File: domain.rst

package info (click to toggle)
python-hypothesis 6.138.14-1
links: PTS, VCS
area: main
in suites: forky, sid
size: 15,304 kB
sloc: python: 63,312; ruby: 1,107; sh: 253; makefile: 41; javascript: 6
file content (27 lines) | stat: -rw-r--r-- 3,097 bytes
Domain and distribution
=======================

.. note::

    This page is primarily for users who may be familiar with other property-based testing libraries, and who expect control over the distribution of inputs in Hypothesis, via e.g. a ``scale`` parameter for size or a ``frequency`` parameter for relative probabilities.

Hypothesis makes a distinction between the *domain* of a strategy, and the *distribution* of a strategy.

The *domain* is the set of inputs that should be possible to generate. For instance, in ``lists(integers())``, the domain is lists of integers. For other strategies, particularly those that use |st.composite| or |assume| in their definition, the domain might be more complex.

The *distribution* is the probability with which different elements in the domain should be generated. For ``lists(integers())``, should Hypothesis generate many small lists? Large lists? More positive or more negative numbers? etc.

Hypothesis takes a philosophical stance that while users may be responsible for selecting the domain, the property-based testing library—not the user—should be responsible for selecting the distribution. As an intentional design choice, Hypothesis therefore lets you control the domain of inputs to your test, but not the distribution.

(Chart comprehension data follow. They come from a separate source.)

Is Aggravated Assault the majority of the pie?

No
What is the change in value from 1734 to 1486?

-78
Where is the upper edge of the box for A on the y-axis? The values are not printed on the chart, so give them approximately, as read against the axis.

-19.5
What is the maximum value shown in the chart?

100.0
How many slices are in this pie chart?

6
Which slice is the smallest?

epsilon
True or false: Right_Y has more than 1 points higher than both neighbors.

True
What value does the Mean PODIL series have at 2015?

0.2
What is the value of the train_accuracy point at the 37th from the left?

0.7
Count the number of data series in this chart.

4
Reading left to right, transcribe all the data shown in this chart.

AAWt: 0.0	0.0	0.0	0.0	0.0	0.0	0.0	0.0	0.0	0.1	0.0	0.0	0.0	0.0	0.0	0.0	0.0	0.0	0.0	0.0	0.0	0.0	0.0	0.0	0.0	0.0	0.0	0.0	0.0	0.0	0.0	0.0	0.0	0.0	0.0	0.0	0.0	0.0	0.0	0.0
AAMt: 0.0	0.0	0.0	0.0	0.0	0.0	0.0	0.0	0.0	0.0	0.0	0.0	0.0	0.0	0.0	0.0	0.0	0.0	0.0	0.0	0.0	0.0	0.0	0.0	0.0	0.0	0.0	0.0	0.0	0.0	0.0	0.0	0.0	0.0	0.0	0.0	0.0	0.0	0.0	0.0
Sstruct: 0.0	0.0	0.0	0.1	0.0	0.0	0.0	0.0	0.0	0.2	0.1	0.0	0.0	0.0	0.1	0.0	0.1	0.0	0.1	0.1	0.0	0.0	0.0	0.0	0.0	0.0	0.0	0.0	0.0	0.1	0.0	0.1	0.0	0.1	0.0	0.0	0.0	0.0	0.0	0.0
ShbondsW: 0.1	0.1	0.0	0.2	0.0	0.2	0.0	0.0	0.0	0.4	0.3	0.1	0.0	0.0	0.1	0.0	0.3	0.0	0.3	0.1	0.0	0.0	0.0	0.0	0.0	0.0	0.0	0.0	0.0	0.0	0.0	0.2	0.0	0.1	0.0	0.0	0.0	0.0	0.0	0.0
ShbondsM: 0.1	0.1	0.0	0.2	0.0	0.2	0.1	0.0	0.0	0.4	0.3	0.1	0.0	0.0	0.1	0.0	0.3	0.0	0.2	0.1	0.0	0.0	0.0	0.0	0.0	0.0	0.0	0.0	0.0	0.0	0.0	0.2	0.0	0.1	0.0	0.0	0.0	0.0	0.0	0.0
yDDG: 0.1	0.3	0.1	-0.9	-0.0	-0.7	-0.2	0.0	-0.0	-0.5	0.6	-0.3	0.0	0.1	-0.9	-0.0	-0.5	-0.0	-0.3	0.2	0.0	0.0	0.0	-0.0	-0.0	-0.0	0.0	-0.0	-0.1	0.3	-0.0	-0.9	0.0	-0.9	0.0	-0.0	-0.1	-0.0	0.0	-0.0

Why not let users control the distribution?
-------------------------------------------

There are a few reasons Hypothesis doesn't let users control the distribution.

* Humans are pretty bad at choosing bug-finding distributions! Some bugs are "known unknowns": you suspected that a part of the codebase was buggy in a particular way. Others are "unknown unknowns": you didn't know that a bug was possible until stumbling across it. Humans tend to overtune distributions for the former kind of bug, and not enough for the latter.
* The ideal strategy distribution depends not only on the codebase, but also on the property being tested. A strategy used in many places may have a good distribution for one property, but not another.
* The distribution of inputs is a deeply internal implementation detail. We sometimes change strategy distributions, either explicitly, or implicitly from other work on the Hypothesis engine. Exposing this would lock us into a public API that may make improvements to Hypothesis more difficult.

Finally, we think distribution control is better handled with |alternative backends|. If existing backends like ``hypofuzz`` and ``crosshair`` don't suit your needs, you can also write your own. Backends can automatically generalize and adapt to the strategy and property being tested and avoid most of the problems above.

We're not saying that control over the distribution isn't useful! We occasionally receive requests to expose the distribution in Hypothesis (`e.g. <https://github.com/HypothesisWorks/hypothesis/issues/4205>`__), and users wouldn't be asking for it if it wasn't. However, adding this to the public strategy API would make it easy for users to unknowingly weaken their tests, and would add maintenance overhead to Hypothesis, and so we haven't yet done so.